PITTSBURGH (AP) — The shale gas drilling industry wants to use barges to move its potentially toxic wastewater across rivers and lakes to disposal sites across the country, but the U.S. Coast Guard must first decide whether it's safe.
"It may be hazardous," said Commander Michael Roldan, chief of the Coast Guard's Hazardous Material Division, stressing the word "may."
He told Public Source, an independent, nonprofit news organization based in Pittsburgh, that the waste can't currently be shipped by barge.
The Coast Guard regulates the nation's waterways, and Roldan couldn't say when the agency would decide whether drilling wastewater can be shipped by barge. That's partly because experts from the Environmental Protection Agency and the Transportation and Energy departments have weighed in, and a committee established by the White House will likely review the draft proposal.
The oil and gas industry uses water and chemicals to stimulate production of natural gas locked in shale, and some of that water comes back to the surface. The industry currently recycles some of it, and uses trucks to take it to industrial treatment plants or deep injection wells for treatment or disposal.
The waste is mostly water, but can also contain ultra-salty brines, heavy metals, natural radioactivity, and some of the chemicals used to free gas.
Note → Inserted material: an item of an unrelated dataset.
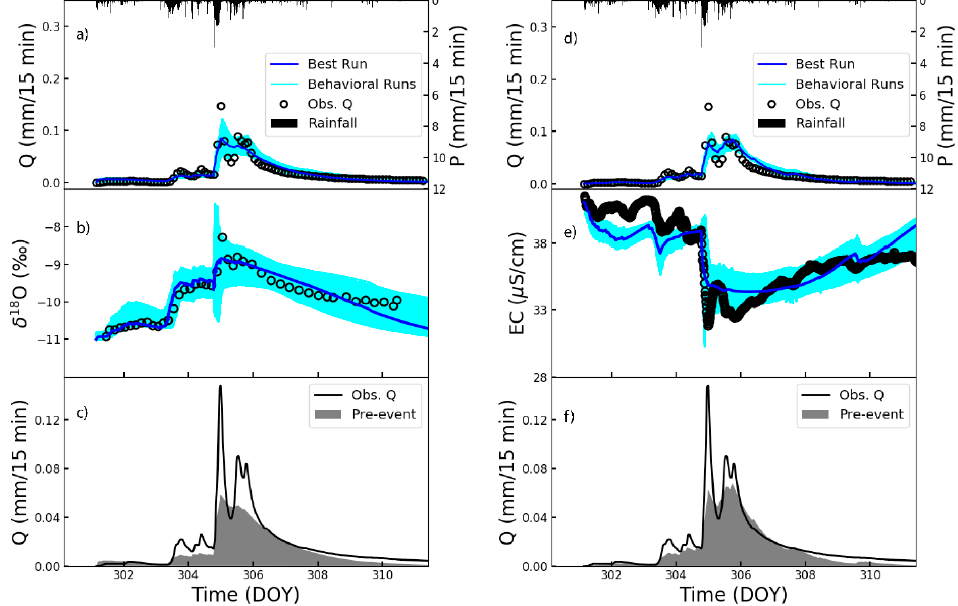
Figure 4. TraSPAN modelling results of the hydrograph separation using structure 1 with δ 18 O ( a – c ) and electrical conductivity (EC) ( d – f ) as tracers for calibration. ( a , b , d , and e ) show the observed (open markers) and simulated streamflow and tracer data according to at least 100 different sets of parameters (light blue lines) yielding Nash-Sutcliffe efficiencies (NSEs) above 0.70 (behavioral parameter sets). The simulated times series with the set of parameters that yielded the highest NSEs are depicted in dark blue lines in all cases. ( c and f ) present the pre-event water (gray shaded area) and the event water (unshaded area) contributions during the storm corresponding to the set of parameters yielding the highest NSEs.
Roldan said the Coast Guard has a process in place for requests to transport chemicals or other substances by barge, but that the shale wastewater issue is undergoing "a higher level of review" since there are some unusual aspects to the issue. For example, many requests involve a specific chemical or liquid, but shale wastewater can contain a mix of natural and manmade compounds, and the mix varies by well.